Challenges of hunting out WestLaurie’s niece, Jessica, told Laurie we’d be getting a call from an FBI agent based in Chicago, a friend of Jessica’s husband, and that he wanted to talk to me about “hunting out West.”
By: Bernie Kuntz, The Jamestown Sun
Laurie’s niece, Jessica, told Laurie we’d be getting a call from an FBI agent based in Chicago, a friend of Jessica’s husband, and that he wanted to talk to me about “hunting out West.”
“Oh, boy,” I say to Laurie. “These people think I have a 100 places lined up to hunt, and all they need to do is contact me and I’ll give them details…delusional to be certain.”
Jessica and her husband, Hector, have visited us a couple times in Bozeman, and after viewing my trophy room they apparently believe that I am the best person in the world to ask about western hunting.
Early Sunday afternoon, I get the call from David, the FBI agent, a pleasant enough fellow who says he is 40 years old. He tells me he shot an antelope five years ago “50 miles from Laramie, Wyoming.” He is interested in hunting antelope again, and maybe mule deer, and when he learned that I have lived in Montana for the last 26 years, he decided to call me.
So I tell him that eastern Montana, where most of the pronghorn population lives in this state, suffered two bad winters, and pronghorn permits have been cut back drastically. “Have you thought about hunting in Wyoming again?” I ask. “Wyoming has about 450,000 pronghorns — more than any state — and that would be my first pick for you.”
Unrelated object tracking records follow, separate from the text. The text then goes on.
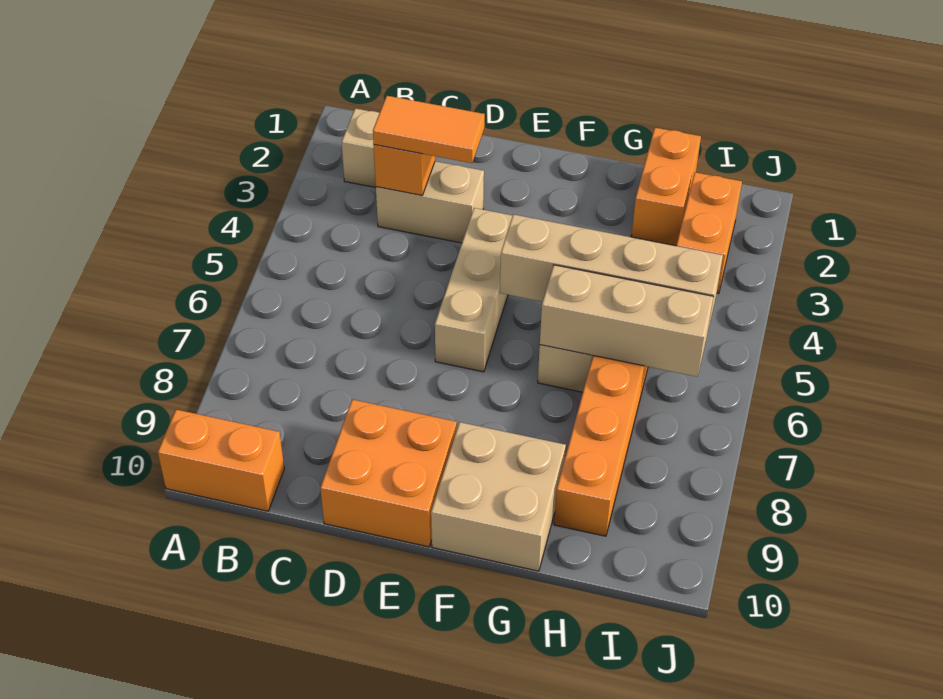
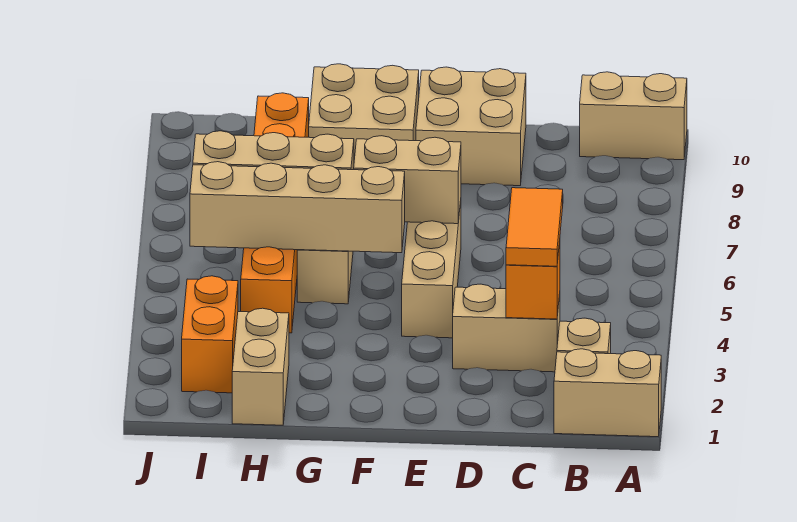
none -> tan 1x2 brick [554,349,661,437]
orange 1x2 brick [158,410,284,511] -> tan 1x2 brick [580,72,687,160]
orange 1x2 tile [373,96,485,163] -> orange 1x2 tile turned to [506,188,563,266]
orange 2x2 brick [320,400,457,547] -> tan 2x2 brick [416,67,526,186]
none -> tan 1x2 brick [354,136,461,224]
orange 1x2 brick [631,128,701,246] -> tan 1x2 brick [232,308,289,425]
He replies that a friend of a friend got him onto a private ranch that time, and he has lost contact with everyone. I still tell him to go with Wyoming. Look for units with lots of public land, unless you don’t mind paying a trespass fee.
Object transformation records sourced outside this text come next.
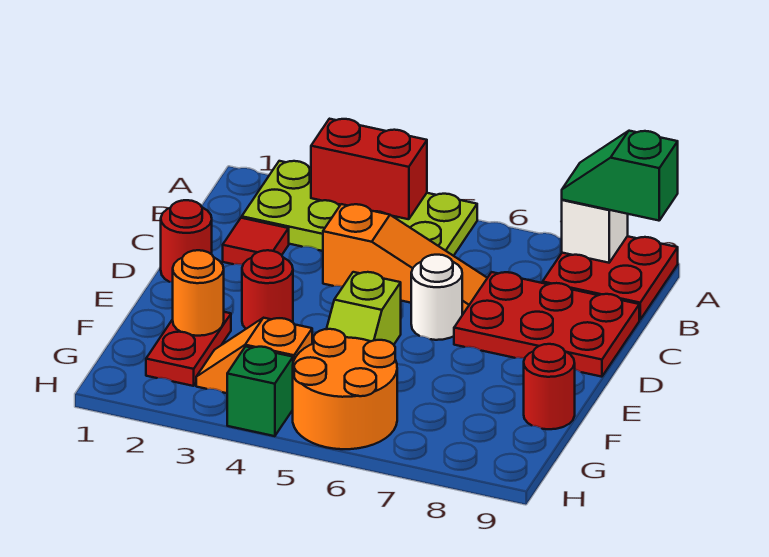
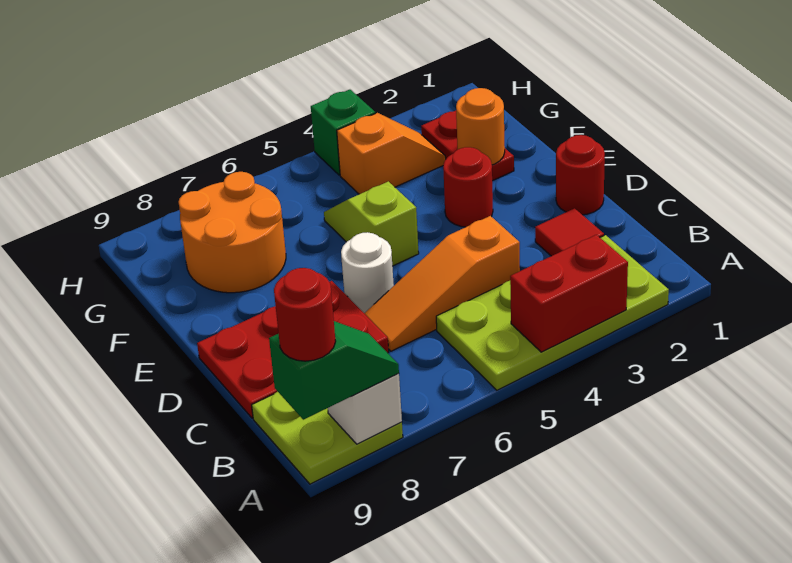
red 2x2 plate [543,236,678,320] -> lime 2x2 plate [252,392,403,484]
red 1x1 round brick [524,344,575,429] -> red 1x1 round brick moved to [274,268,336,361]
orange 2x2 round brick [293,329,397,449] -> orange 2x2 round brick moved to [179,172,286,293]

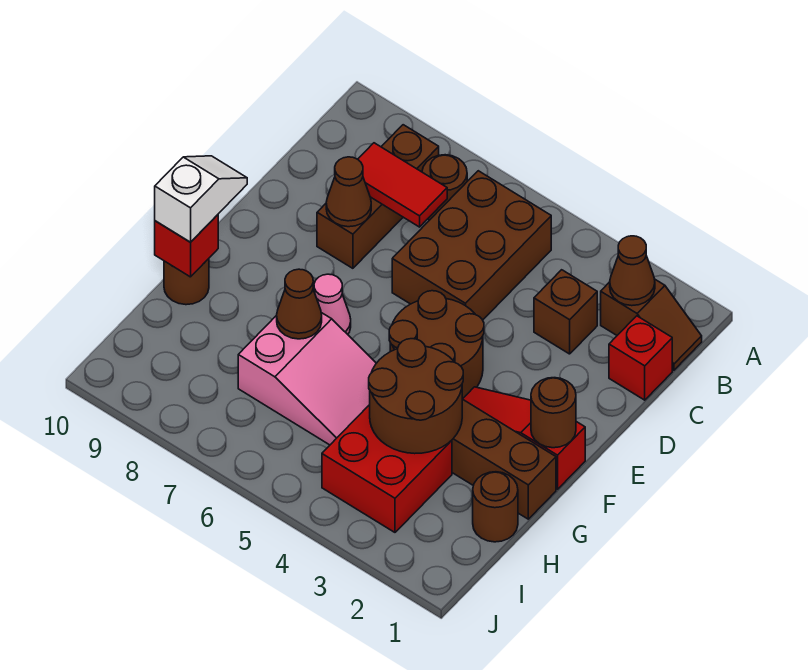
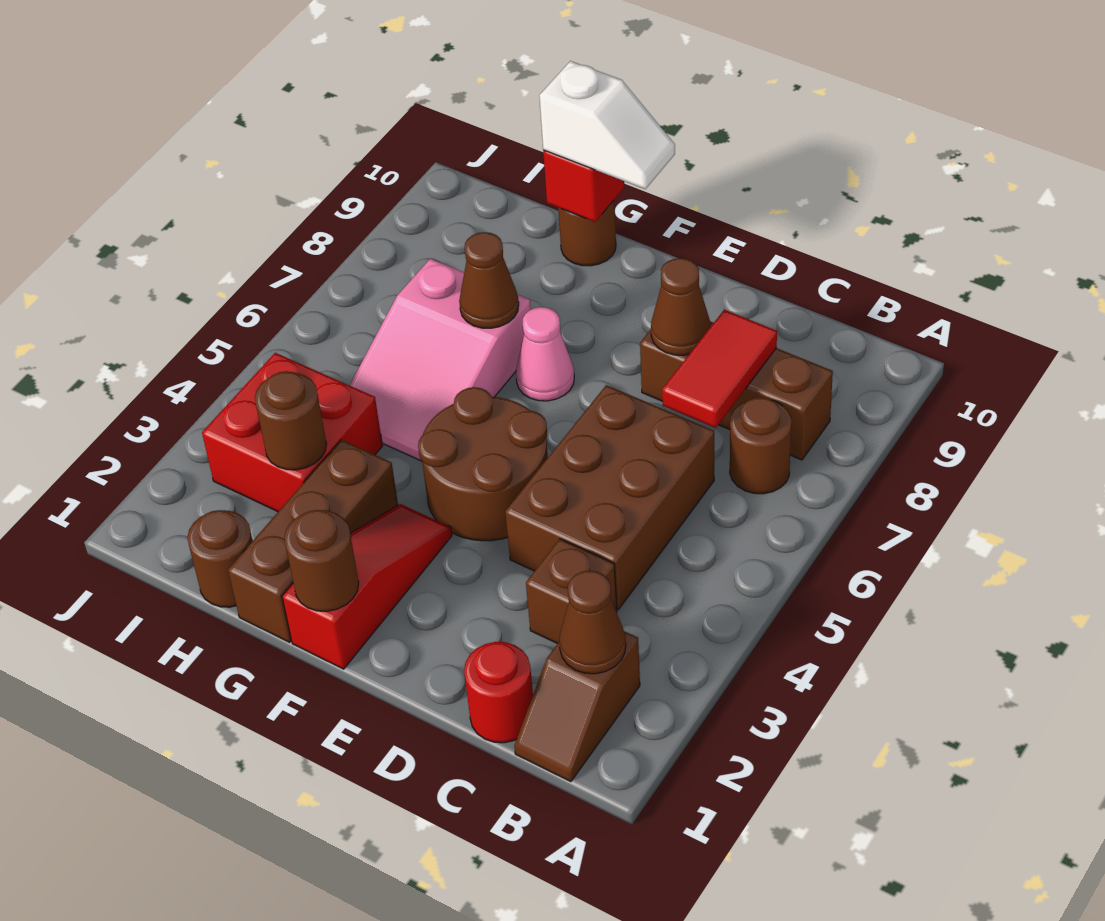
brown 2x3 brick [392,171,551,320] -> brown 2x3 brick turned to [505,385,714,610]
red 1x1 brick [609,316,672,400] -> red 1x1 round brick [464,642,533,743]
brown 2x2 round brick [369,339,463,454] -> brown 1x1 round brick [255,371,326,470]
“Do you have any partners who would come out with you?”
Well, no, is the answer.
“Do you have any preference or bonus points accrued in any western states?”
Again, the answer is no.
Then I tell him about Montana’s Block Management Program, where landowners get a modest daily stipend for every hunter/day someone hunts on their land. But I tell David that these places get hunted hard, and he could probably have a better mule deer hunt in a state that doesn’t have a five-week rifle season (like Montana) and that mule deer bucks get hammered pretty hard in this state. Also, the odds of his drawing a non-resident deer license in Montana are about 6-1.
Since he has no points, I suggest Colorado or maybe start applying in Wyoming and building points, but it would be best if he had a partner or two. “How are you going to pack out a mule deer carcass two or three miles from the nearest road?” (He hadn’t thought of that, but balks at the cost of an outfitter — $3,000 to $4,000.)
Just in case he changes his mind, I give him Jack and Keith Atcheson’s e-mail address and phone number in Butte, Mont. He has never heard of the Atchesons, so I tell him about Jack, Sr. establishing the booking agency several decades ago. “These guys do more hunting in five years than most guys do in their lifetimes,” I tell David. “They book hunting trips all over the world. I have used them in the past and have found them to be a good resource.”
I tell him how things have changed over the last 30 or 40 years, that you can no longer just drive out West and buy a non-resident license over-the-counter to hunt mule deer in most states. You have to enter a drawing, and this is the time of year to do it. But in many western states it requires first buying some sort of prerequisite license. And don’t expect to draw on your first attempt. You usually have to build up preference/bonus points. I remind David that he is young enough to begin building points and should do so.
When the conversation ends, I feel disappointed I didn’t have more to offer. But I had to tell him the truth, unappealing as it may be.